I have decided that I don’t like the song “Rudolph the Red-nosed Reindeer” anymore. At least not the song. I feel sorry for the poor chap, Rudolph. Let’s break down this statement a little, starting with the song lyrics themselves.
Rudolph, the red-nosed reindeer
had a very shiny nose.
And if you ever saw him,
you would even say it glows.
All of the other reindeer
used to laugh and call him names.
They never let poor Rudolph
join in any reindeer games.
Then one foggy Christmas Eve
Santa came to say:
“Rudolph with your nose so bright,
won’t you guide my sleigh tonight?”
Then all the reindeer loved him
as they shouted out with glee,
Rudolph the red-nosed reindeer,
you’ll go down in history!
Here is where the song breaks down for me. The first verse points out how little Rudolph was different. He had a shiny red nose. Not normal fare for a young reindeer. He should have a black nose. Moving on to the second verse. It talks about how the other reindeer “laughed and called him names”. Sounds like bullying to me. Rudolph was different, and the other kids made fun of him. They picked on his one flaw that he was probably most self-conscious of and ridiculed him. Again, bullying. Wouldn’t you agree?
Now here is where it gets more interesting. Look at verse three again. There is a mixture of bad weather and a lack of fog lights. Today, this wouldn’t be a problem. But back when this song was written, fog lights hadn’t been invented. I digress. Anywho, Santa needed some extra light out front so he could see where he was heading in order to make it to all the houses. And who did Santa pick? None other than our poor little mistreated reindeer, Rudolph.

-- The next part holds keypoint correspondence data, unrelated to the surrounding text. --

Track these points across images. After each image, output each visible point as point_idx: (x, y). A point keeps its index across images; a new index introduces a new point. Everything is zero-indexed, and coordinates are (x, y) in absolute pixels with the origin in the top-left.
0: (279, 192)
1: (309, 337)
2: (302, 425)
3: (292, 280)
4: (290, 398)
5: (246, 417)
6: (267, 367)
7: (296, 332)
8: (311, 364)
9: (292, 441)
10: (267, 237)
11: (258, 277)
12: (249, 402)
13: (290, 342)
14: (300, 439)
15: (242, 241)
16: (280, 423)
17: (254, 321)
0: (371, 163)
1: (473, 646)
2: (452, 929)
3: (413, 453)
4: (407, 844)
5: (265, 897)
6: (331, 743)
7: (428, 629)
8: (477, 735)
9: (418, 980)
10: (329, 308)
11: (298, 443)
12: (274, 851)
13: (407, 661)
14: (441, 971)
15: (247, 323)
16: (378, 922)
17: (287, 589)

Verse four. Well, at this point Santa has turned Rudolph into the hero of this little story. He has been chosen to guide the most famous sleigh in history. And remember those jerks, I mean other reindeer, from the beginning of the song? Wouldn’t you know it, now that Rudolph is famous, all the other reindeer want to be his friend. They want to be able to tell their children in a few years that “I knew Rudolph before he was famous.” HA! Those reindeer “knew” Rudolph, but they were his enemies. They picked on him relentlessly and probably made him go home crying more than once. I bet Rudolph’s mom read him the story about the Ugly Duckling and Rudolph probably doubted that it was ever possible for him to be “a beautiful swan”.

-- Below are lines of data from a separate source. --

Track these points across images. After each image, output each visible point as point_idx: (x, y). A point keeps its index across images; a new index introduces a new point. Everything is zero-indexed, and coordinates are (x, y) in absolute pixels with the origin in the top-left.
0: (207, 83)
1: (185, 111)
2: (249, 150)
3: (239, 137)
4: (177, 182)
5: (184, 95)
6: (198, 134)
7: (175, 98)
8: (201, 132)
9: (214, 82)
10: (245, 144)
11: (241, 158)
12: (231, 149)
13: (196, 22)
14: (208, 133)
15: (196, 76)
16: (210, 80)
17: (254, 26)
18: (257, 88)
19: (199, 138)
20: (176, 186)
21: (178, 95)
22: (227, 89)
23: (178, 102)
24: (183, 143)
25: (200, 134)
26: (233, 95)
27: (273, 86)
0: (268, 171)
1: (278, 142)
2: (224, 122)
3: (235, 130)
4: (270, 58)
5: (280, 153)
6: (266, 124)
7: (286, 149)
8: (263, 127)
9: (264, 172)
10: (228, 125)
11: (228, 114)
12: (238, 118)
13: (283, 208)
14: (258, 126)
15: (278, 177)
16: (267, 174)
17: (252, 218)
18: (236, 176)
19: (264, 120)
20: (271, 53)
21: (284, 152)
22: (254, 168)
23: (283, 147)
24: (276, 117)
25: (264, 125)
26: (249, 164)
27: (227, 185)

Why is is that every year, we sing over and over about how it is acceptable to pick on someone who is different, and then, once they turn out to be someone better than us, or they become famous, we want to be their friends and expect them to forgive us for everything we did and said to them? Honestly, with all the concern over bullying and pointing out when people are different, why is this song allowed to be part of our culture? Isn’t it only instilling these exact problems? This song is about bullying, name calling, and false friendship for our own betterment. I vote that it should be outlawed during all future Christmas seasons.